**TASK TO COMPLETE:** Whenever a line in the data holds the string "Film", copy that line.
═════ DATASET EXCERPTS ═════
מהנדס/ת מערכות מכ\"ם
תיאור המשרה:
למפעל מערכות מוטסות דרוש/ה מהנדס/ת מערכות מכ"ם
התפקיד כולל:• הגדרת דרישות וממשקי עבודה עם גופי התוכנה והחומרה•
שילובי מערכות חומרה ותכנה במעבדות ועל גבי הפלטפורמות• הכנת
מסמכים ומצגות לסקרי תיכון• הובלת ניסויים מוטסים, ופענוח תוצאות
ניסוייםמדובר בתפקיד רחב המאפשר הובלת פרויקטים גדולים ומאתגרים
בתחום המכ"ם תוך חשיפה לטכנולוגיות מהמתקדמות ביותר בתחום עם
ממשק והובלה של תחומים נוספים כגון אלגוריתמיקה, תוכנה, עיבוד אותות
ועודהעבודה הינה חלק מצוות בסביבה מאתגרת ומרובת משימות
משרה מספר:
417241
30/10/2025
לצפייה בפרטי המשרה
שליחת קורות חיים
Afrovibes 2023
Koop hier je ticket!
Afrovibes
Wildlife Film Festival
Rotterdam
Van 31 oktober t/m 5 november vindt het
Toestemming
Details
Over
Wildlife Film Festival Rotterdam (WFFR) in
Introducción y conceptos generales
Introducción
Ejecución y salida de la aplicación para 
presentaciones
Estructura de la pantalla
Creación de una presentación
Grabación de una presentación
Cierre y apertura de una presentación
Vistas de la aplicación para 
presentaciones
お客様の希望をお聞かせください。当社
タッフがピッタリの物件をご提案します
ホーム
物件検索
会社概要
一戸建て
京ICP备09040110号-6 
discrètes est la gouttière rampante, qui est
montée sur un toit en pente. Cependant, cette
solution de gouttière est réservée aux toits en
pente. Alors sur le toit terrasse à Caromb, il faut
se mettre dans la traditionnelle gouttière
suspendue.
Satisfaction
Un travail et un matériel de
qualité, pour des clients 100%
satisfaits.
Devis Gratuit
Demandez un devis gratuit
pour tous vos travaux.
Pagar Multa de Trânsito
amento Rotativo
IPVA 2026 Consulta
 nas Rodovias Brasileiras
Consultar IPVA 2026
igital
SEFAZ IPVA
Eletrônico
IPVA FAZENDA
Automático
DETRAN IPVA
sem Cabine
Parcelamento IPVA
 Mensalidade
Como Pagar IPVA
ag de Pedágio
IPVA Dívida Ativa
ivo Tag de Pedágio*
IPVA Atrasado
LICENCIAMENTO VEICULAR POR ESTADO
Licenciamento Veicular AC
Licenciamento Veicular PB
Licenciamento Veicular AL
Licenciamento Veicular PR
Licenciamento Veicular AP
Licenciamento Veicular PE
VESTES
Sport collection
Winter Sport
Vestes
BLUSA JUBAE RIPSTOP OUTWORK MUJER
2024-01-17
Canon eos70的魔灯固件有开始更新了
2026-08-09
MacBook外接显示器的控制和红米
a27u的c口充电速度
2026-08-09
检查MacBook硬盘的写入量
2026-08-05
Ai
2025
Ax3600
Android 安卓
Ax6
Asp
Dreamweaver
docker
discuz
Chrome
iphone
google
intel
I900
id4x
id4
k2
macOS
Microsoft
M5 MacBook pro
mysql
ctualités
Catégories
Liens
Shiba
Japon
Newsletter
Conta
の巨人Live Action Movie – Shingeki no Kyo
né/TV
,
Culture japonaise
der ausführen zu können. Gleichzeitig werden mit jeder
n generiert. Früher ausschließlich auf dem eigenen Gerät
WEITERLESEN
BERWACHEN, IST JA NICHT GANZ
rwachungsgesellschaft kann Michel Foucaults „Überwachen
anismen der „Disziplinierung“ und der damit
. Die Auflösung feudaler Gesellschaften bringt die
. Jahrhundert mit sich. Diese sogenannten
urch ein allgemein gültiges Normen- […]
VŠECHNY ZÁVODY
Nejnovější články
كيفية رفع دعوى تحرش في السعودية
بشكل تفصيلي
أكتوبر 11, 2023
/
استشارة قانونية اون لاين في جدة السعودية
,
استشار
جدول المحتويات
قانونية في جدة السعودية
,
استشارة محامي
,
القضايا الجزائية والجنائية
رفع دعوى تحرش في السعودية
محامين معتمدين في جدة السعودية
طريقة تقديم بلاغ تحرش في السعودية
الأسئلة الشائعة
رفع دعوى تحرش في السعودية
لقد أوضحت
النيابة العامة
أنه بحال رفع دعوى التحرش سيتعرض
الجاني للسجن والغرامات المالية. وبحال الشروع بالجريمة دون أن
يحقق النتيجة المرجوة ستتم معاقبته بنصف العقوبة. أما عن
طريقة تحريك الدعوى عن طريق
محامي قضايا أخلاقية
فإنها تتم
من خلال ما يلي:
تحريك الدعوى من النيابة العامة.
═════
═════ DATASET EXCERPTS ═════
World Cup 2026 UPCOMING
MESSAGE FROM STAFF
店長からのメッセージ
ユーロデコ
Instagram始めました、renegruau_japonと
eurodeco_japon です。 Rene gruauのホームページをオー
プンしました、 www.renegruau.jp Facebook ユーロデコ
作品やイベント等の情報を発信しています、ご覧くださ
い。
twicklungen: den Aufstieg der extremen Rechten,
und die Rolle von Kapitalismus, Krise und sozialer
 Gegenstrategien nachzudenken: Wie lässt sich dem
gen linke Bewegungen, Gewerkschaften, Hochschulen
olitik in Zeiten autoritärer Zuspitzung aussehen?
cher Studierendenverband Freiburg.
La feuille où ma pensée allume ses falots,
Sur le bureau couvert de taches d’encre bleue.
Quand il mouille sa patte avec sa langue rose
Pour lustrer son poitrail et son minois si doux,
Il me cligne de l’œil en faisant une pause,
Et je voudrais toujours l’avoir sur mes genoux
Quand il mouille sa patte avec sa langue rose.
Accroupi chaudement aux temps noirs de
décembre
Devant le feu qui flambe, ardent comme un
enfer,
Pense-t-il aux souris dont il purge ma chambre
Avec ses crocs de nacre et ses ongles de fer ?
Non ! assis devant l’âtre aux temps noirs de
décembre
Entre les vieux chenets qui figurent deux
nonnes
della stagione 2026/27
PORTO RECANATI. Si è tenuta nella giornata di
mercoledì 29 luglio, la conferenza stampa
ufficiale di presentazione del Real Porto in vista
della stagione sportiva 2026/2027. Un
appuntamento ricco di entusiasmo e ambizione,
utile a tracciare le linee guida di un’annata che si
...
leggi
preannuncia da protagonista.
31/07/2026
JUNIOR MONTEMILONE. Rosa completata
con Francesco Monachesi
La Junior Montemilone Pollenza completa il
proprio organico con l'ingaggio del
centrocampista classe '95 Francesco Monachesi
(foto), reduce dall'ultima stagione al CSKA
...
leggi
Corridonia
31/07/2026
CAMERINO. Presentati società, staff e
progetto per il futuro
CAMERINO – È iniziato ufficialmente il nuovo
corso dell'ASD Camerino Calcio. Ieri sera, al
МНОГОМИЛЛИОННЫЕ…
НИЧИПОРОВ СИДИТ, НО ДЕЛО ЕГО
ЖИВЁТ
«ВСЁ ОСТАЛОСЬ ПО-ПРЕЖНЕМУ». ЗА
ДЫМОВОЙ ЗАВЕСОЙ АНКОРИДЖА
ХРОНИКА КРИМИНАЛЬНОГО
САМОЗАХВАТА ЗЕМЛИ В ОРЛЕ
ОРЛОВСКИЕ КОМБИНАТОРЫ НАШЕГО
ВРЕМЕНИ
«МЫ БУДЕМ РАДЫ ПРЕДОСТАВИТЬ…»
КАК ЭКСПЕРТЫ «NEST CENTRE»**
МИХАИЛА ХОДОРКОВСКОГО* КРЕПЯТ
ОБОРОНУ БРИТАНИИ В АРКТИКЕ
═════
**RESULT FOR THIS TASK:**
Wildlife Film Festival
Wildlife Film Festival Rotterdam (WFFR) in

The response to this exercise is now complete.